Vítima de cárcere privado em Águas Lindas recebe apoio da rede de proteção do DF

A jovem Emiliane Tamara Nunes Carvalho, de 24 anos, resgatada após permanecer cinco dias em cárcere privado em Águas Lindas de Goiás, será acolhida pela rede de proteção às mulheres do Distrito Federal. Ela foi recebida pela governadora e candidata à reeleição Celina Leão (PP), nesta quarta-feira (26), no Palácio do Buriti.

Emiliane pretende se mudar para o Distrito Federal com os filhos em busca de segurança e de condições para reconstruir a vida após o episódio de violência. Durante o encontro, foram apresentadas medidas para auxiliar a jovem nesse processo.

O atendimento deverá ocorrer em três frentes: Aluguel Social, programa Viva Flor e acompanhamento psicológico. As iniciativas integram a estrutura de proteção destinada a mulheres em situação de violência e vulnerabilidade.

O caso de Emiliane ganhou repercussão após ela ser mantida em cárcere privado por cinco dias em Águas Lindas. A situação evidenciou também uma dificuldade enfrentada por muitas mulheres que tentam romper ciclos de violência: encontrar um local seguro para permanecer com os filhos e condições financeiras para recomeçar.
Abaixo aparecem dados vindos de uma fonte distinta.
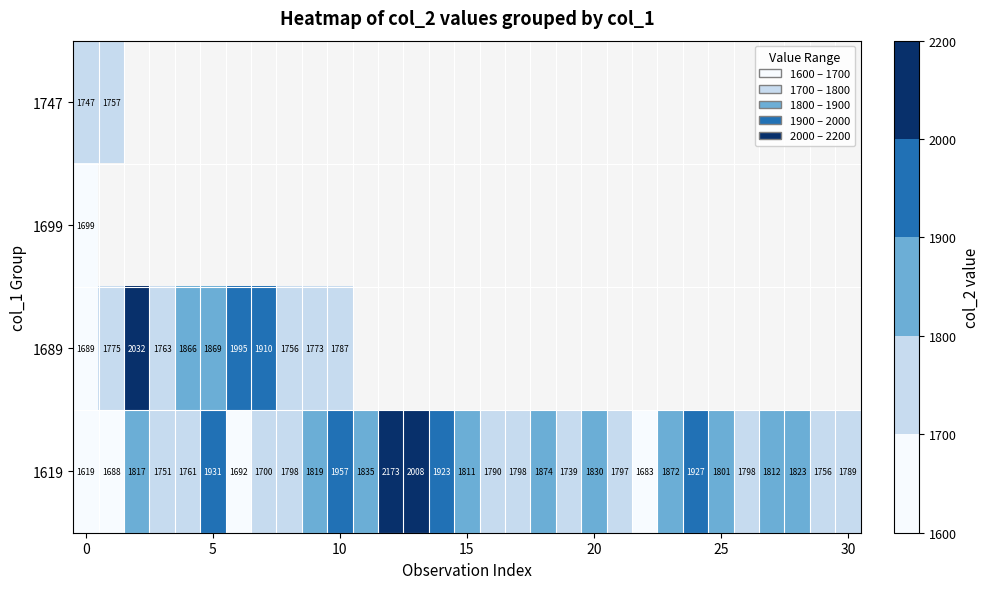

How many distinct data groups are displayed?

4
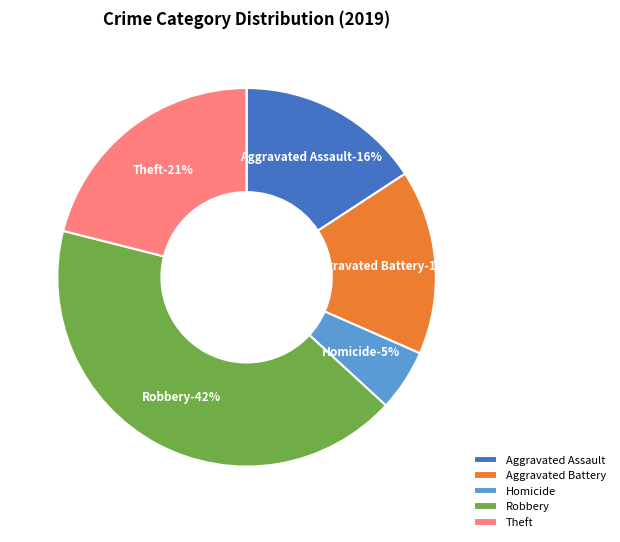

Between Homicide and Aggravated Battery, which is larger?

Aggravated Battery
Durante o encontro no Palácio do Buriti, Emiliane relatou justamente essa preocupação. Ao falar sobre as orientações que recebia para deixar a situação de violência, questionou para onde poderia ir com os filhos sem ter recursos suficientes para se manter.

Além de Celina, participaram do encontro representantes das áreas de segurança pública e de políticas para as mulheres do Distrito Federal.

Rede de proteção

Entre os serviços disponibilizados está o Viva Flor, programa voltado à proteção de mulheres em situação de risco, com mecanismos que facilitam o acionamento das forças de segurança em situações de emergência.
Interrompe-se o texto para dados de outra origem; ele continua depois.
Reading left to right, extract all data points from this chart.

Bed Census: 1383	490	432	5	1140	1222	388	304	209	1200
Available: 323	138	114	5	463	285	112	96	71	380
Já o Aluguel Social busca oferecer suporte temporário de moradia a mulheres que precisam deixar o ambiente onde estavam expostas à violência e não possuem condições imediatas de garantir outra residência.

O acompanhamento psicológico deverá auxiliar Emiliane e os filhos no processo de recuperação e adaptação à nova realidade.

O acolhimento do caso também chama atenção para a importância de políticas públicas que ofereçam não apenas proteção emergencial, mas condições para que mulheres vítimas de violência consigam romper o ciclo de agressões e reconstruir a vida com segurança e autonomia.